» Task to complete: Please, from the entries below, transcribe exactly the lines that begin at the line with "left hip: (149, 178)" and end at the line with "left ear: (176, 100)", without the pictures.

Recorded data
---+---
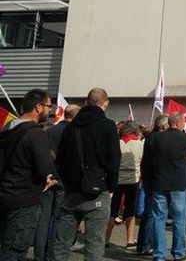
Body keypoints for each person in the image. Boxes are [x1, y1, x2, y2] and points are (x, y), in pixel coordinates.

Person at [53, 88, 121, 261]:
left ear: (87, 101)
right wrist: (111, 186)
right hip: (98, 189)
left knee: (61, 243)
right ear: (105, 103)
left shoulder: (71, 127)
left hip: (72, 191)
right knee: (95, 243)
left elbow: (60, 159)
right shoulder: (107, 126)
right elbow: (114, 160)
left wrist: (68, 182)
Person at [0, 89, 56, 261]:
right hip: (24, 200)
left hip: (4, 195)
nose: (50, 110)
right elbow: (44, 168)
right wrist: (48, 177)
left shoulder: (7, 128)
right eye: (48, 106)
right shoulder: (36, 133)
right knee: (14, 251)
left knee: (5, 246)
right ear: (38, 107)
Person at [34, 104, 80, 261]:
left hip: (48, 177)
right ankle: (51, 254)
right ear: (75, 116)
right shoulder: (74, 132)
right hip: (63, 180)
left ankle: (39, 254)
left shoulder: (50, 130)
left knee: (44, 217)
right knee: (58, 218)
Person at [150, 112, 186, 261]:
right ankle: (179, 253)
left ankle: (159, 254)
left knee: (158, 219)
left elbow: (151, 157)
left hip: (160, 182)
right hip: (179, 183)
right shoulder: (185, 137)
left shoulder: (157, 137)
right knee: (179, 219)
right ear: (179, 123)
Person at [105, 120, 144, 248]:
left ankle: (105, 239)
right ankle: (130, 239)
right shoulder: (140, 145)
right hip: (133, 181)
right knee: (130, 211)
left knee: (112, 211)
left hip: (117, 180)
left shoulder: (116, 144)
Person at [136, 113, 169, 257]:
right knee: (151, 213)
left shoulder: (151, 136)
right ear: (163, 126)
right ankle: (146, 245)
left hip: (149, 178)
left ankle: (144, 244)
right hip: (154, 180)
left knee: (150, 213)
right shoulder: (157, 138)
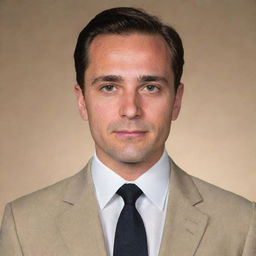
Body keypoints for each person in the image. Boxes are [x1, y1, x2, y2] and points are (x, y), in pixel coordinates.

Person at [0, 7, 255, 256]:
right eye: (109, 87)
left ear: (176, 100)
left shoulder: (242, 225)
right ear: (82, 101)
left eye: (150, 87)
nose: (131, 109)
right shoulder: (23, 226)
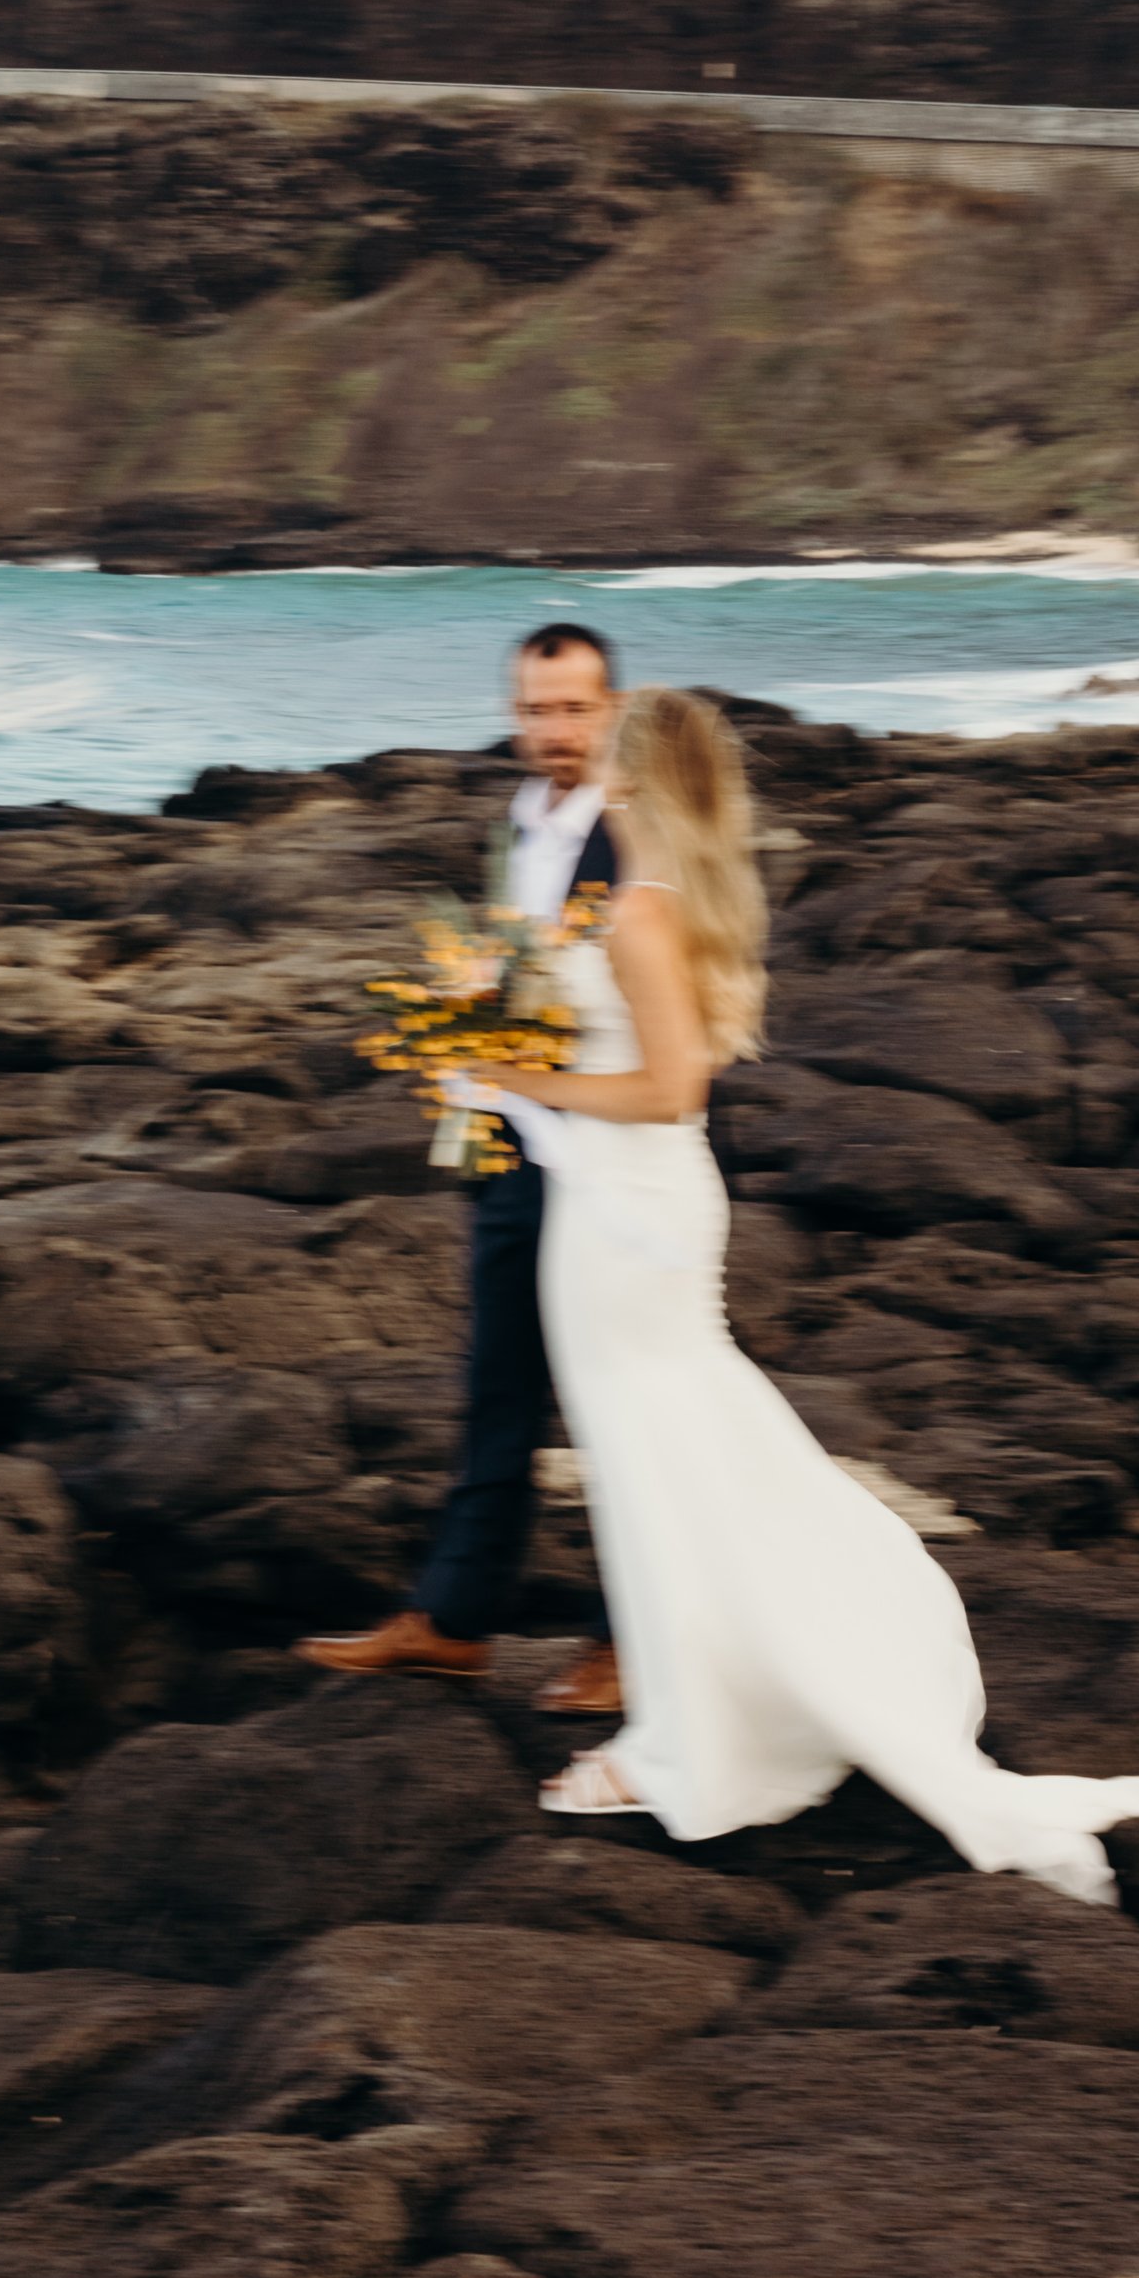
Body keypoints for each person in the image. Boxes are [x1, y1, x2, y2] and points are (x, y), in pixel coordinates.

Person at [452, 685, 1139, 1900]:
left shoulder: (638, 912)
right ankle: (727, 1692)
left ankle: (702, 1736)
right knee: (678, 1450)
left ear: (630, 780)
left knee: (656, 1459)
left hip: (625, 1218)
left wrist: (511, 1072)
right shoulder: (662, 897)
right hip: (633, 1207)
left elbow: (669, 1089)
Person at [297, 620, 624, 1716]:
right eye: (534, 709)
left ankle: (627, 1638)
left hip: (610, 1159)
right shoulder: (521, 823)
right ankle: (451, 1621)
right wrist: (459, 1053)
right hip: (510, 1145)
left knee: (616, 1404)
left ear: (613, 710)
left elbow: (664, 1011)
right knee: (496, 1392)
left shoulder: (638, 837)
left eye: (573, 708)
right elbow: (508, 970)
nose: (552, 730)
---+---
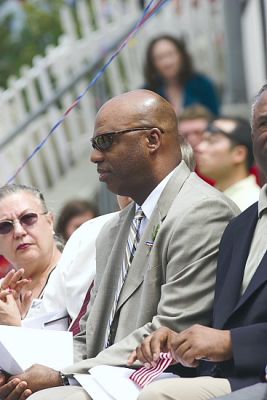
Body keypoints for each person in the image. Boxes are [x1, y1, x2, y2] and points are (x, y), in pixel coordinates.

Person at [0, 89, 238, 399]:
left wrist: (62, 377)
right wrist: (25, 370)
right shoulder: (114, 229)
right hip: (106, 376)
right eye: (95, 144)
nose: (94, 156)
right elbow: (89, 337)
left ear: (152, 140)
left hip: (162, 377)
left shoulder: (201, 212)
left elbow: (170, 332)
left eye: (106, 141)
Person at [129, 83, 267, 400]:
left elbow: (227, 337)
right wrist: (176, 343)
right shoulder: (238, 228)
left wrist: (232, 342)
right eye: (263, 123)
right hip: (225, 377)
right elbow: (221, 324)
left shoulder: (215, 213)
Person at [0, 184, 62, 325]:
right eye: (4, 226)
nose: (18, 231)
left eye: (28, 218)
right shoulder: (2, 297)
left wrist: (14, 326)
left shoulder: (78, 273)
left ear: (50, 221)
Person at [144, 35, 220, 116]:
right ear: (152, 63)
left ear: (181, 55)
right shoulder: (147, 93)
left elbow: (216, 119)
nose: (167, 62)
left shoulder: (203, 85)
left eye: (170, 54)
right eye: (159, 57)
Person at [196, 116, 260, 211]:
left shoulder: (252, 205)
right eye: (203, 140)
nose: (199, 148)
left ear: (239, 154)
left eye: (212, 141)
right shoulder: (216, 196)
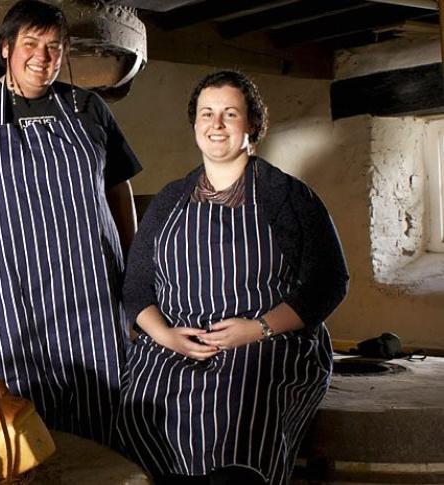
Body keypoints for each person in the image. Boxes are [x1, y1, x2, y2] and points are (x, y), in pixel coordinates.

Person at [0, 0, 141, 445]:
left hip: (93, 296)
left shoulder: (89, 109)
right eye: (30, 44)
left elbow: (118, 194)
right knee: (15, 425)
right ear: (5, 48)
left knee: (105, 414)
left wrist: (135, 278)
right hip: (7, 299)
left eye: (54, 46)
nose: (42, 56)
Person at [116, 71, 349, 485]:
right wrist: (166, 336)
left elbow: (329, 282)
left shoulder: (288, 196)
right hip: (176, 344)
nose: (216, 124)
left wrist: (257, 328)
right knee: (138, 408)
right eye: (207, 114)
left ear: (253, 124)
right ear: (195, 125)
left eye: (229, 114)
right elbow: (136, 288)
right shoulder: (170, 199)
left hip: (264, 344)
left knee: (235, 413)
---+---
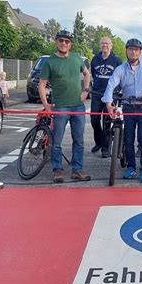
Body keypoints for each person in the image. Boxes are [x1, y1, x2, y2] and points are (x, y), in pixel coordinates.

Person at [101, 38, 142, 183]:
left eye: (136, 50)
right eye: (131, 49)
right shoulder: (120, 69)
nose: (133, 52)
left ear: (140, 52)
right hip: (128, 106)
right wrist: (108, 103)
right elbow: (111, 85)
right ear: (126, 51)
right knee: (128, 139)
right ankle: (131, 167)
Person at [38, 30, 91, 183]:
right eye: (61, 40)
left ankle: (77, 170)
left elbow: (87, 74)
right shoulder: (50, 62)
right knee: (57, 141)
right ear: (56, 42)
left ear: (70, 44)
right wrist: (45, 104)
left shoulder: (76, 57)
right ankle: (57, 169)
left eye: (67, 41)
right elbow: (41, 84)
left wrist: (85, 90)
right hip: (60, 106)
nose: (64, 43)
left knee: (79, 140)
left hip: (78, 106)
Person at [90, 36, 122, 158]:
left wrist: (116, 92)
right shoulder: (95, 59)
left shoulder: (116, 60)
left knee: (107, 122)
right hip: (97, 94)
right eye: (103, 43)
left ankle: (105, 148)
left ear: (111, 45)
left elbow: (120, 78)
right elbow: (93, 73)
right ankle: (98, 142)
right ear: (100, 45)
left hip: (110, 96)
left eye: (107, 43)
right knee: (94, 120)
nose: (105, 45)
---+---
» Answer:
left hip: (149, 178)
left ankle: (144, 244)
right hip: (154, 180)
left knee: (150, 213)
right shoulder: (157, 138)
Body keypoints for each person in the image. Boxes are [x1, y1, x2, y2] and points are (x, y), in pixel coordinates.

Person at [0, 7, 255, 256]:
right eye: (109, 87)
left ear: (176, 100)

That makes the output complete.